Bolt dá mais um show e leva terceiro ouro para a Jamaica

EDUARDO MALUF E WILSON BALDINI JR.
Da Agência Estado – Pequim, China
Usain Bolt só não ganhou oito medalhas de ouro como Michael Phelps porque participou de apenas três provas Esse é o comentário geral em Pequim ontem, dia em que o jamaicano se despediu da Olimpíada com mais um show e a terceira vitória em três provas, com direito ao terceiro recorde mundial. Bolt teve participação fundamental na equipe de seu país no revezamento 4x100 metros. A Jamaica ganhou fácil a disputa e ainda quebrou o recorde mundial com o tempo de 37s10. A melhor marca pertencia aos Estados Unidos: 37s40, batida nos Jogos de Barcelona/1992 e repetida em agosto de 1993, em Stuttgart.

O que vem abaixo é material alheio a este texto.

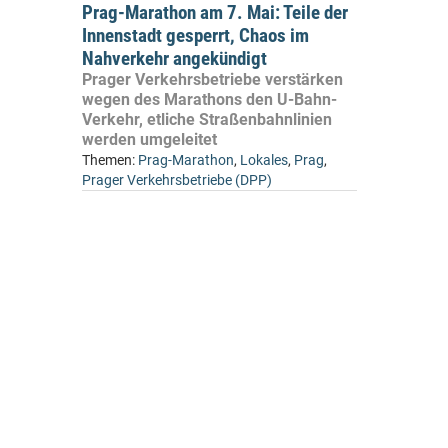
Prag-Marathon am 7. Mai: Teile der
Innenstadt gesperrt, Chaos im
Nahverkehr angekündigt
Prager Verkehrsbetriebe verstärken
wegen des Marathons den U-Bahn-
Verkehr, etliche Straßenbahnlinien
werden umgeleitet
Themen:
Prag-Marathon
,
Lokales
,
Prag
,
Prager Verkehrsbetriebe (DPP)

O recordista e campeão dos 100 e dos 200 metros rasos foi o terceiro corredor a entrar em ação, depois de Nesta Carter e Michael Frater. Ao pegar o bastão, os caribenhos estavam longe da primeira colocação. Mas Bolt é Bolt. O velocista arrancou como um furacão, chegou à liderança, abriu vantagem sobre os concorrentes e passou a vez para o também astro Asafa Powell. A vitória foi humilhante, com quase um segundo à frente dos representantes de Trinidad & Tobago, que cruzaram a linha em 38s06. O Japão ficou com a medalha de bronze, com 38s15. "Os velocistas jamaicanos estão dominando o mundo", declarou Bolt, com ar de superioridade, após sua terceira exibição de gala no Ninho do Pássaro. "Nós sempre tivemos bons velocistas, mas agora podemos dizer que estamos dominando e vamos dominar o atletismo para sempre." O jovem de 22 anos, nascido em Trelawny, deixará a China na segunda-feira como o grande nome dos Jogos - ao lado de Phelps - e com o rótulo de novo fenômeno do atletismo mundial. Conquistou três ouros e três recordes mundiais que assombraram os chineses pela forma como foram obtidos, sem dar nenhuma chance aos adversários. Bolt brilhou tanto a ponto de ter posto a Jamaica lado a lado com algumas potências no quadro geral de medalhas. O país fechou a sexta-feira em Pequim na 11.ª colocação, à frente de França, Espanha, Canadá e Cuba, e bem perto de Japão, Itália e Holanda. O Brasil, por exemplo, nunca conseguiu terminar uma edição olímpica no 11.º lugar. Os jamaicanos somaram, até agora, seis medalhas de ouro, três de prata e uma de bronze, todas elas no atletismo.